• Task statement: Without the pictures, write out every entry that follows exactly.

• Source material:
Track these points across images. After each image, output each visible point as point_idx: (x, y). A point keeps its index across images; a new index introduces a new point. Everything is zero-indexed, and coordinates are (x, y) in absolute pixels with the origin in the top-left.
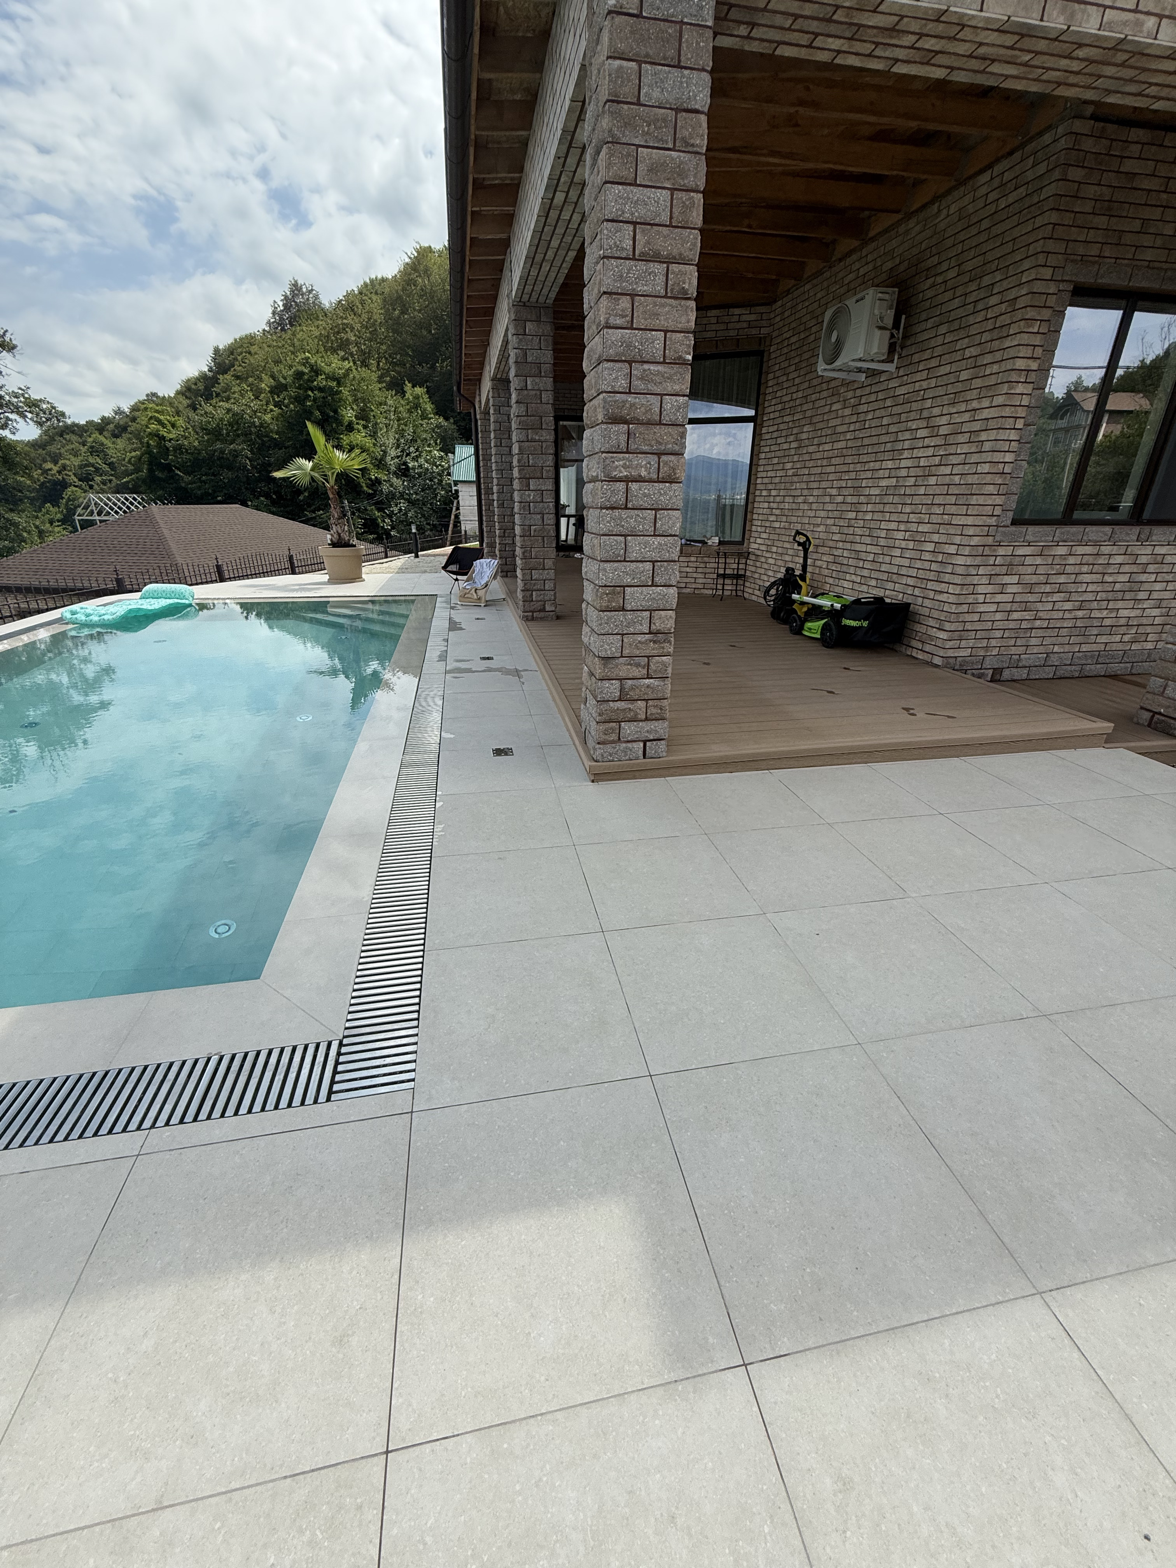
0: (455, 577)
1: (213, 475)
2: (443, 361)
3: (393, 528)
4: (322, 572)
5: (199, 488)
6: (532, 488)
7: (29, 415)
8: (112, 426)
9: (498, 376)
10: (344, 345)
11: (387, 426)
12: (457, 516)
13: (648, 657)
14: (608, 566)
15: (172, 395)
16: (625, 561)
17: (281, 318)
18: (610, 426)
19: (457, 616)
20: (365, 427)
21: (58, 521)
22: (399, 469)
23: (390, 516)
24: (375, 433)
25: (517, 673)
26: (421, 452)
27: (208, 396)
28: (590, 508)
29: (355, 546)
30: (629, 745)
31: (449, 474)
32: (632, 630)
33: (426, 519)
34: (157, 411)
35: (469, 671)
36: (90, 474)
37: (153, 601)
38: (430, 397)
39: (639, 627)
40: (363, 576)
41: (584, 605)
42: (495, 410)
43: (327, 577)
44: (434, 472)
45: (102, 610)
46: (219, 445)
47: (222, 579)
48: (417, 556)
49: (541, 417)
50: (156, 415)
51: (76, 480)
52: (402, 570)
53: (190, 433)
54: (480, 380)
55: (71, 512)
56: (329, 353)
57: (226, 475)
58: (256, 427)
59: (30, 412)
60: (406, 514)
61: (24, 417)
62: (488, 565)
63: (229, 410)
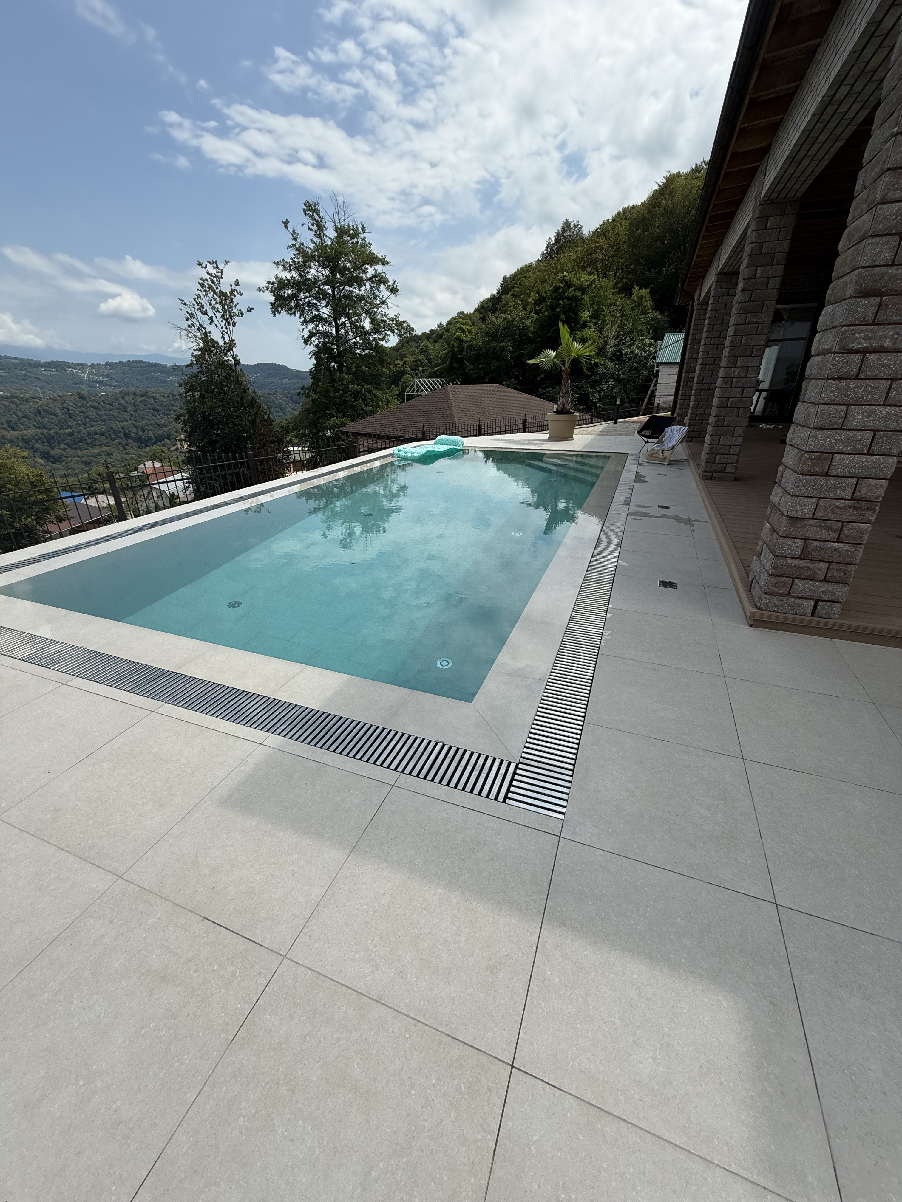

• Response area:
Track these points across images. After each image, output each visible point as point_idx: (x, y). A point keeps its index across images; a new index introduces a new point. Everything is zero-indexed, and coordinates are (x, y) in absolute pixels with the origin in the top-left.
0: (455, 577)
1: (213, 475)
2: (443, 361)
3: (393, 528)
4: (322, 572)
5: (199, 488)
6: (532, 488)
7: (29, 415)
8: (112, 426)
9: (498, 376)
10: (344, 345)
11: (387, 426)
12: (457, 516)
13: (648, 657)
14: (608, 566)
15: (172, 395)
16: (625, 561)
17: (281, 318)
18: (610, 426)
19: (457, 616)
20: (365, 427)
21: (58, 521)
22: (399, 469)
23: (390, 516)
24: (375, 433)
25: (517, 673)
26: (421, 452)
27: (208, 396)
28: (590, 508)
29: (355, 546)
30: (629, 745)
31: (449, 474)
32: (632, 630)
33: (426, 519)
34: (157, 411)
35: (469, 671)
36: (90, 474)
37: (153, 601)
38: (430, 397)
39: (639, 627)
40: (363, 576)
41: (584, 605)
42: (495, 410)
43: (327, 577)
44: (434, 472)
45: (102, 610)
46: (219, 445)
47: (222, 579)
48: (417, 556)
49: (541, 417)
50: (156, 415)
51: (76, 480)
52: (402, 570)
53: (190, 433)
54: (480, 380)
55: (71, 512)
56: (329, 353)
57: (226, 475)
58: (256, 427)
59: (30, 412)
60: (406, 514)
61: (24, 417)
62: (488, 565)
63: (229, 410)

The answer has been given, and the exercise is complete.